The coup d’etat is having sub-directories that are the names of the bands that are being searched. Combine this heavy-hitting URL with appropriate keywords in the page titles, meta-tag description and meta-tag keywords, and search engines sucked up this new design like a Hoover on steroids.

Unitedbands.com was about four months old when I redesigned the URLs. It had next to no click-throughs from search engines at that point. When the spiders crawled the site after revamping the directory structure, the next month saw 500 referrals from search engines. The second month that number doubled to 1000 referrals, having made no new SEO adjustments, just allowing for higher indexing in the search engines. The spiders were now crawling the site almost daily because of the amount of click-throughs that were happening.

This approach worked because several key concepts were followed while designing the URL directory structure.

  • First, the actual URL, Unitedbands.com, is descriptive and contains a common keyword.

  • Next, the directory structure was designed to use keywords that would be commonly used by users within the target market. For example, I could have just as easily called the directory, ‘artists’ or ‘entertainers’ or ‘groups’. While this would have made sense from an organizational standpoint, it would have been a stupid mistake from an SEO standpoint. Most people searching for groups on the Internet don’t search for a specific act using a query like, ‘The Beatles, entertainers’. They would search for ‘The Beatles, band’ a lot more often than any other keyword.

  • Finally, the URL was kept as short as possible to not water down the weight of keywords within the URL.

In some cases, content doesn’t happily fit into one broad category.
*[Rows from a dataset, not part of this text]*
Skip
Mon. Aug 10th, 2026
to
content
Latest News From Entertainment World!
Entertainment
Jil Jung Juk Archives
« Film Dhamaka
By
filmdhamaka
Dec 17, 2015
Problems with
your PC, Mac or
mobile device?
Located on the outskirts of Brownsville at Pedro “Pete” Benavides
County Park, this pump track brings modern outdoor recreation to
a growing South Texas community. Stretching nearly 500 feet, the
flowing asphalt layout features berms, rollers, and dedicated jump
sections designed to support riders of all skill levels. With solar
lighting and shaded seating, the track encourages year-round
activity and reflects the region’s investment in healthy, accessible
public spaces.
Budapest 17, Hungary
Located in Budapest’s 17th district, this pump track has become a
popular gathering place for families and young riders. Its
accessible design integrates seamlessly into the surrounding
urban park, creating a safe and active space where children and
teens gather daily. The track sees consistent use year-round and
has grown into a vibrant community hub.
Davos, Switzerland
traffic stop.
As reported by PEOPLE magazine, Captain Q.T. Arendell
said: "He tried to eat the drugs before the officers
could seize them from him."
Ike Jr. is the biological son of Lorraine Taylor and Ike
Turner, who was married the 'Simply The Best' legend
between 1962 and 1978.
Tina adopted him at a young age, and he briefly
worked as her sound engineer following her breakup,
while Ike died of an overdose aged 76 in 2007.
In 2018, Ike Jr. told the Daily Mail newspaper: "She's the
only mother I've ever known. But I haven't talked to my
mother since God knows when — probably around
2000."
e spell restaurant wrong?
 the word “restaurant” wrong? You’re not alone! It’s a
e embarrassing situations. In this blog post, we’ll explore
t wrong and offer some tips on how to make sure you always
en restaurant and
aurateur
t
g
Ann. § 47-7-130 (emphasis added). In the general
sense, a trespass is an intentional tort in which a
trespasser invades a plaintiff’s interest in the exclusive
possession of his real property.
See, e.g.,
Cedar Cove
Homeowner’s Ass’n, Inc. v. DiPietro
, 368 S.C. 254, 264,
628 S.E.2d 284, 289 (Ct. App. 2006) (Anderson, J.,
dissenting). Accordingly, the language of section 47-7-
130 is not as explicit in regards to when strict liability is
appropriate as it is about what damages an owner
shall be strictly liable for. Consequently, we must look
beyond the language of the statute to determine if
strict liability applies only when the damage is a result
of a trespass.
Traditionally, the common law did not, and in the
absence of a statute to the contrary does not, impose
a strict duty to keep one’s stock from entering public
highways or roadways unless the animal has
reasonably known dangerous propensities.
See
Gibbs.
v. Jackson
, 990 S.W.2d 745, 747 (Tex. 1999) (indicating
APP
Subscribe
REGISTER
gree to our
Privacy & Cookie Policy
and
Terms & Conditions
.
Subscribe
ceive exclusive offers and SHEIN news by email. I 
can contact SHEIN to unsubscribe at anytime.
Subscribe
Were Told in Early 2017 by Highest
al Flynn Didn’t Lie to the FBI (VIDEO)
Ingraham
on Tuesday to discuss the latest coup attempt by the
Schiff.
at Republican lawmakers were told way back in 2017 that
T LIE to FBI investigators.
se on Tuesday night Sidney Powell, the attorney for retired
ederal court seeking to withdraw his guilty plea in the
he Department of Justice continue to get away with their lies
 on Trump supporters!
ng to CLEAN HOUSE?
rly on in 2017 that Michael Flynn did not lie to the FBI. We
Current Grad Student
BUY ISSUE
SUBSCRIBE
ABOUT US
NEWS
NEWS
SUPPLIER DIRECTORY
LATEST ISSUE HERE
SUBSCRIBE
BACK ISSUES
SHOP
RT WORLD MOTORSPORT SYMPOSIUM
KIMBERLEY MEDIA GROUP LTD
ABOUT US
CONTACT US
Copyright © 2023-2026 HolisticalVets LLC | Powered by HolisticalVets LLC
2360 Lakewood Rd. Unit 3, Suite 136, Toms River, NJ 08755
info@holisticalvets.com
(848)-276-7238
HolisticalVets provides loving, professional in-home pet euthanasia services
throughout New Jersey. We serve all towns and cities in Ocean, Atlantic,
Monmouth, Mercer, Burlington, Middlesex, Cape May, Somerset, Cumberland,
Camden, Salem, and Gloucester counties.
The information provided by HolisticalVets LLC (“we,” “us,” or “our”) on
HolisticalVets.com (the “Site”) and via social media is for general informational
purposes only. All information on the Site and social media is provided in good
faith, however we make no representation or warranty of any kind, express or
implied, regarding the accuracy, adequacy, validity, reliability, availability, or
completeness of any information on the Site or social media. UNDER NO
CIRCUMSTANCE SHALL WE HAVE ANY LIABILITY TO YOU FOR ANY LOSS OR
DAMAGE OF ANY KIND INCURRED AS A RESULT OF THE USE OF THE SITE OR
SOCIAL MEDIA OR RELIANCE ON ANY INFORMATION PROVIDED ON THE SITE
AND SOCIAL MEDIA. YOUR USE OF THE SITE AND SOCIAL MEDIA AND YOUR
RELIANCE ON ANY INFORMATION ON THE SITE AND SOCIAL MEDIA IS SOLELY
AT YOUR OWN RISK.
That’s fine and it can actually work to your advantage. By creating sub-directories, even more keywords can be included in your URLs. Follow the same approach with sub-directory naming as with directory naming and even more hits will come rolling in from the search engines.

Here are some general tips for organizing as you name your directories:

  • Use simple, broad words in combination with specific words.

  • If your site relies on being hip and using current slang, try including buzzwords in the directory naming structure. If you are on top of your game, you may get a lot of hits by using a common slang term as a directory name. You may want to make a duplicate directory with a generic label as well so that you can keep a long-term crawl on that specific content while updating the slang directory name with the popular word of the month. That way your content can be picked up even if the buzzword dies quickly.

  • Even if it’s harder on you and your team to organize your content by using keywords as directory names, it’s worth the payoff long-term.

  • Follow through with directory and sub-directory naming conventions with appropriate page titles, descriptions and keywords.

Conclusion

Organizing a web site’s content can be an arduous process, depending upon the amount of content within the site and how much politics are involved with determining the naming conventions to use. If you have already organized your site one way but have neglected to follow a process that involves careful consideration of search engines, it can be even more difficult to take the steps necessary. Even if you restructured your site last week, and you didn’t structure it based on keywords, you should start over. Keyword-rich content will always be placed lower in the search engine rankings than pages that have keyword-rich content and keyword-rich URLs using a search engine optimized directory structure.

With that in mind, take one week to analyze your site. Think about how it can be structured based upon popular keywords in your market. Make the appropriate changes and after your next crawl, you should start seeing the extra work pay off.